There, in the Dolomite mountains, he had met hundreds of laypeople who based their lives on the Gospel. During the devastation of World War II they had lost all they had, but in turn discovered what no bomb could destroy: God, who is love.
1943: the bomb-shelter spirituality
During ceaseless air raids in Trent, Italy, a group of young women gathered around Chiara Lubich in the shelters, taking only the Gospels with them. What they read by candlelight shone as if from within: “Ask and you shall receive” (Lk 11:9) and “For where two or three are gathered in my name, I am there among them” (Mt 18:20).
But the passage that inspired them most was Jesus’ last prayer: “That they may all be one, Father, as you and I are one” (Jn 17:21). They felt as if they had been born to work for the unity that Jesus prayed for.

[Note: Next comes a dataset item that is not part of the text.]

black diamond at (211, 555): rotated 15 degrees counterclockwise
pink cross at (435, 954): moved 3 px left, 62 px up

After the war Chiara and her early friends continued to live the Gospel intensely, each month focusing upon one phrase, which they called the Word of Life. They shared their stories, and their group expanded. Their neighbors called their little apartment a “focolare,” which is Italian for “hearth,” a place where a family gathers around. It was there they felt at home.
When Fr. Scopa learned of Focolare, it was active throughout Italy. By the late 1950s it had spread across Europe, including behind the Iron Curtain, usually through personal relationships. When Fr. Scopa was about to return to America, Chiara told him not to worry about promoting Focolare, but rather just let others see a living example. He began a program for young adults at his parish, and from that group many early pioneers of the Focolare in the U.S. emerged.

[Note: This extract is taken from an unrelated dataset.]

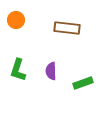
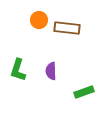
orange circle: moved 23 px right
green rectangle: moved 1 px right, 9 px down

1961: touching down in New York
In the late 1950s, Focolare reached Brazil, then the rest of South America. It officially reached North America when Giovanna Vernuccio, Antonio Petrilli and Sharry Silvi arrived in New York on September 14, 1961.
The first focolare houses in New York gave rise to others in Boston, Toronto, Montreal and Chicago. Later houses would open in Washington, D.C.; Vancouver; San Antonio; Los Angeles; Columbus, Ohio; and Atlanta.

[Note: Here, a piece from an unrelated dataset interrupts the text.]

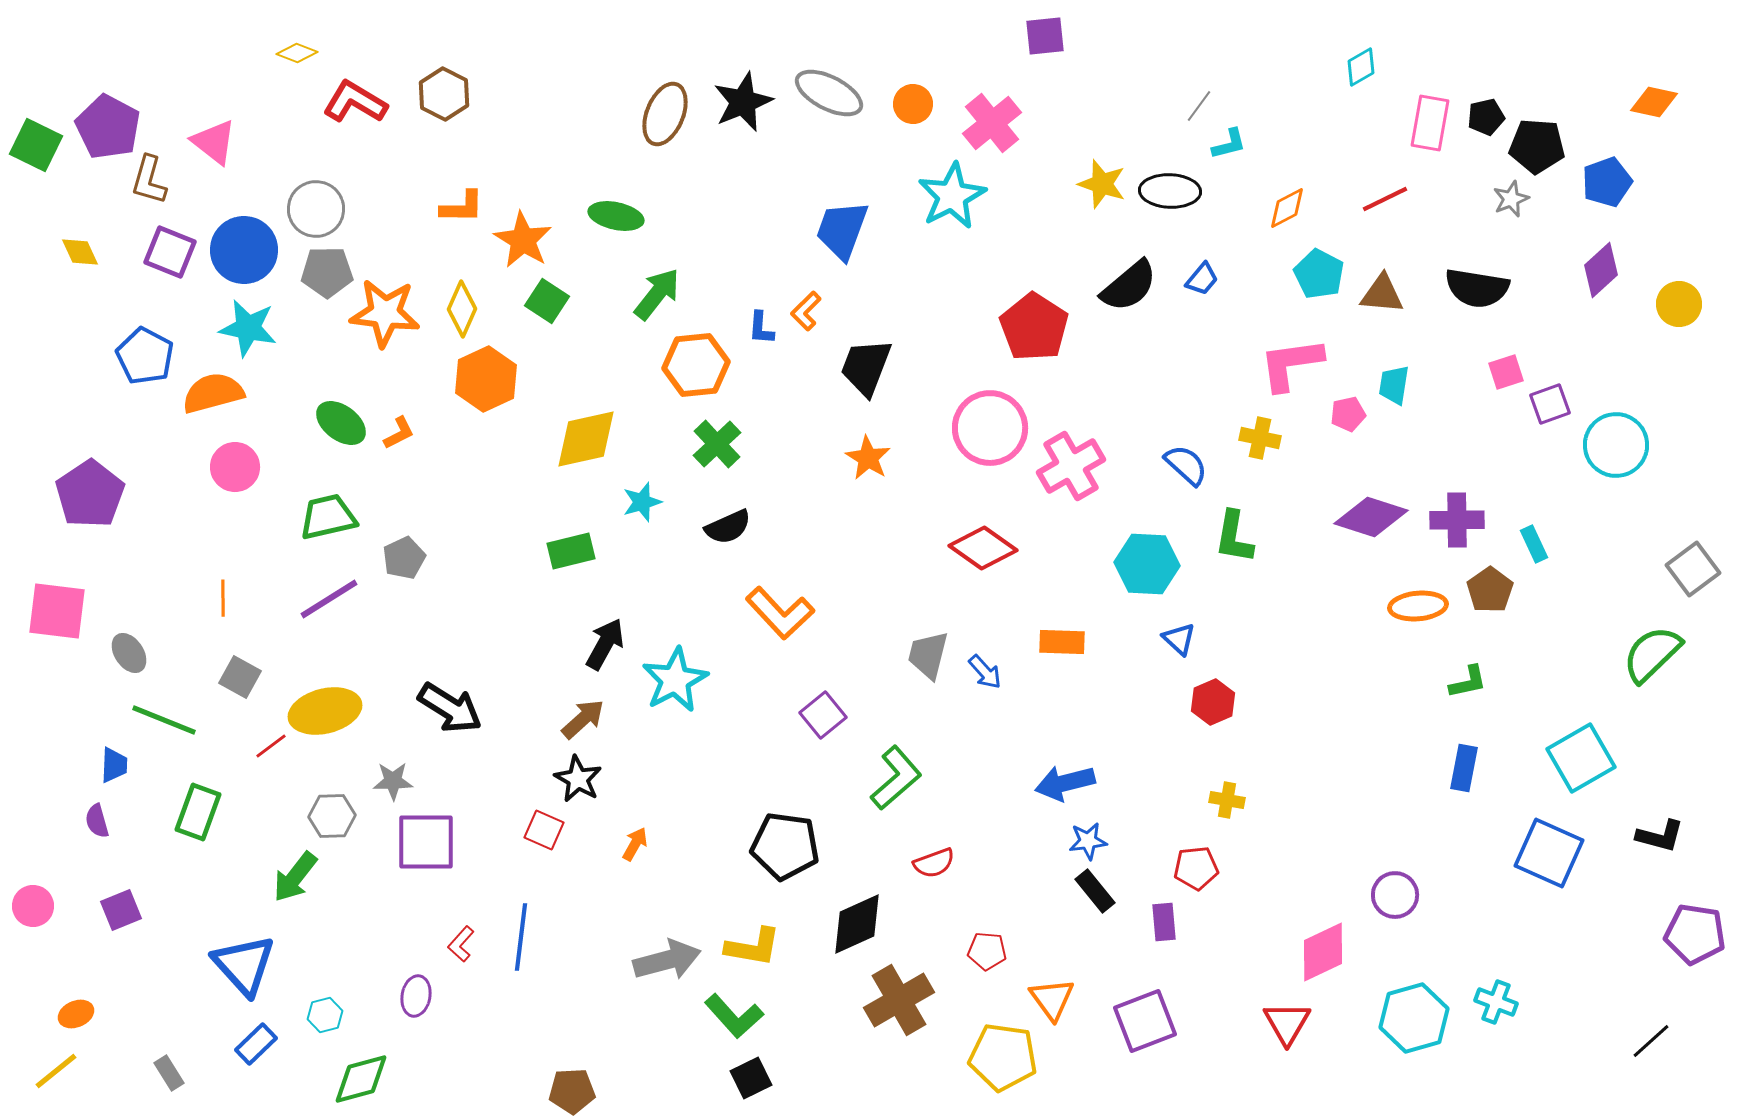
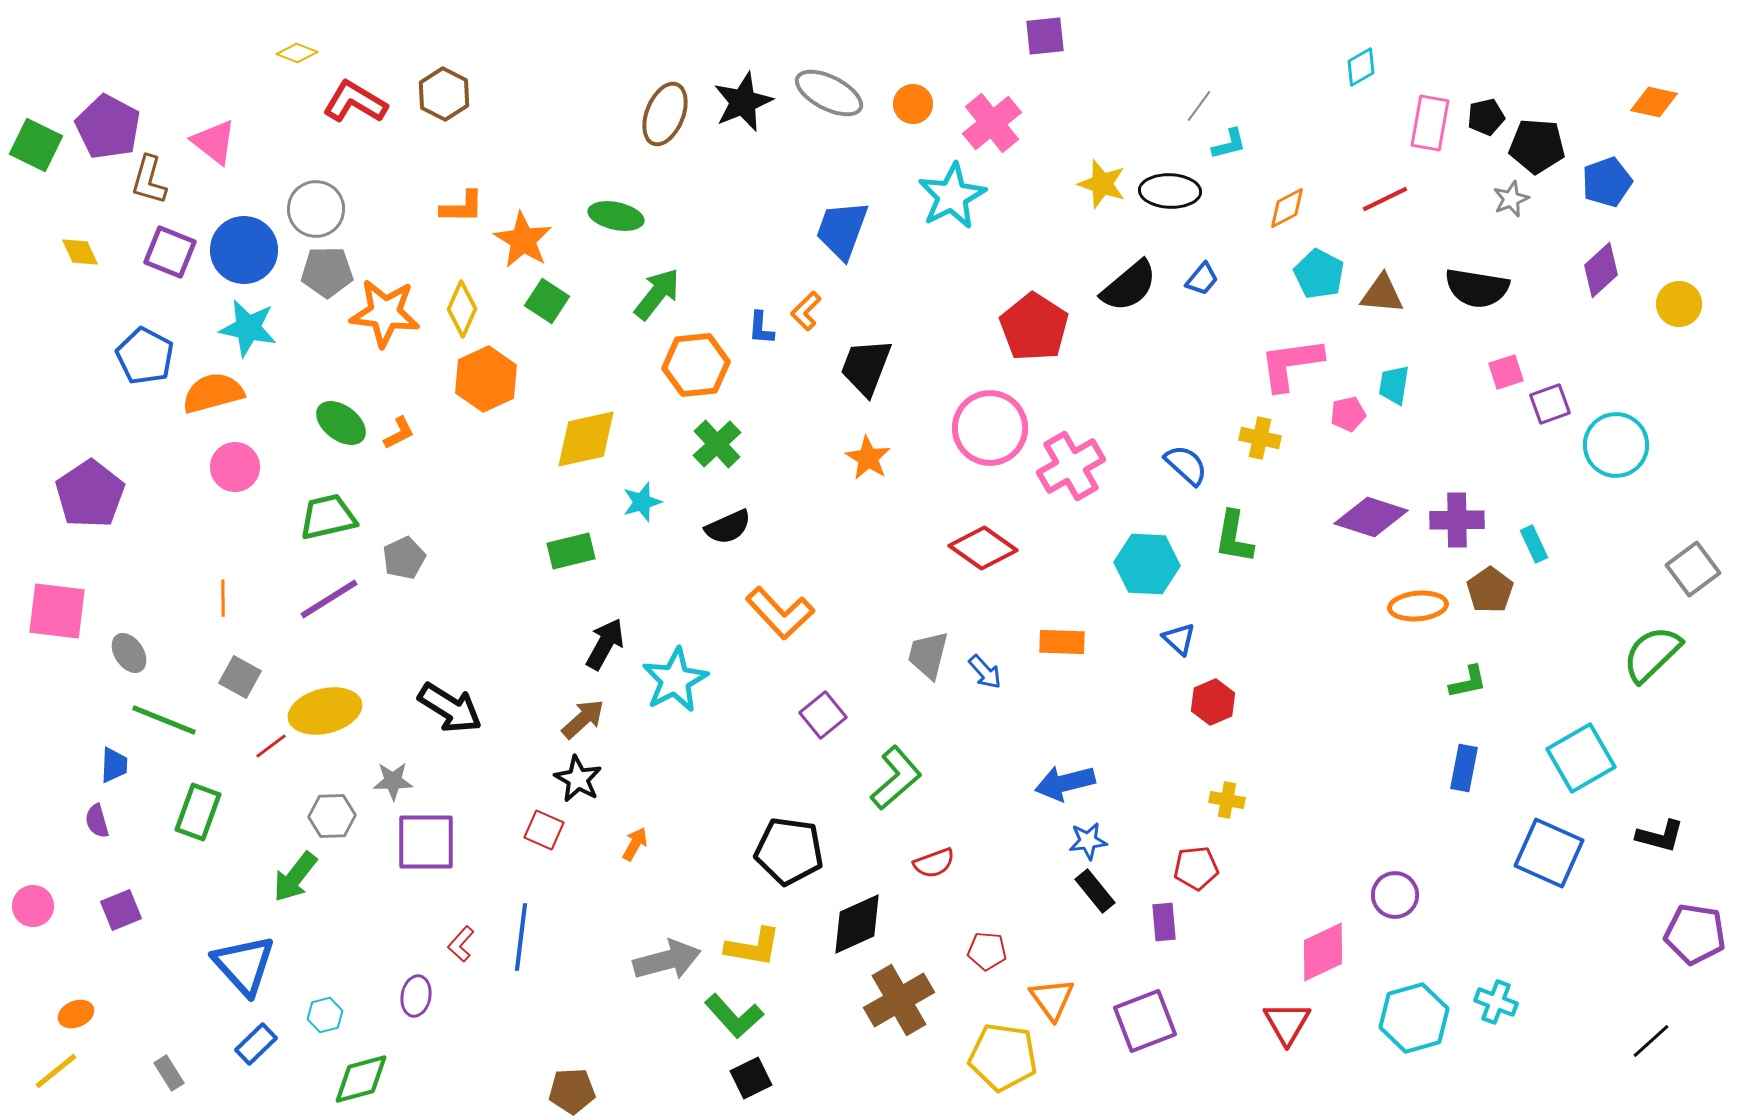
black pentagon at (785, 846): moved 4 px right, 5 px down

In the early 1960s, observers at Vatican II from other Christian churches heard about the movement. In 1977, after Chiara received the Templeton Prize for Progress in Religion, people from other faiths—Buddhists, Hindus, Sikhs, Shintoists, Muslims—learned of Focolare for the first time.
The movement spread throughout Africa and Asia, and by the late 1980s it had reached more than 180 countries.
In May 1997, Chiara was invited to the Malcolm Shabazz Mosque in New York, where she shared her Christian experience with 3,000 Muslims, referencing quotes from Islam that were similar to the Gospel. At the end of the meeting, she made a pact of fraternity with Imam Warith Deen Mohammed. Three years later, they met again in Washington D.C. with 6,000 Christians and Muslims to celebrate an event called “Faith Communities Together.”
After Chiara’s death in 2008, the movement continued, following guidelines she had put in place. There would be an elected female president and co-president (a Catholic priest), together with a council of women and men to guide the Focolare worldwide. Today people of all ages and callings—children, teenagers, young adults, families, men and women religious, priests, bishops—live out the Gospel in this way, building the united world for which Jesus prayed.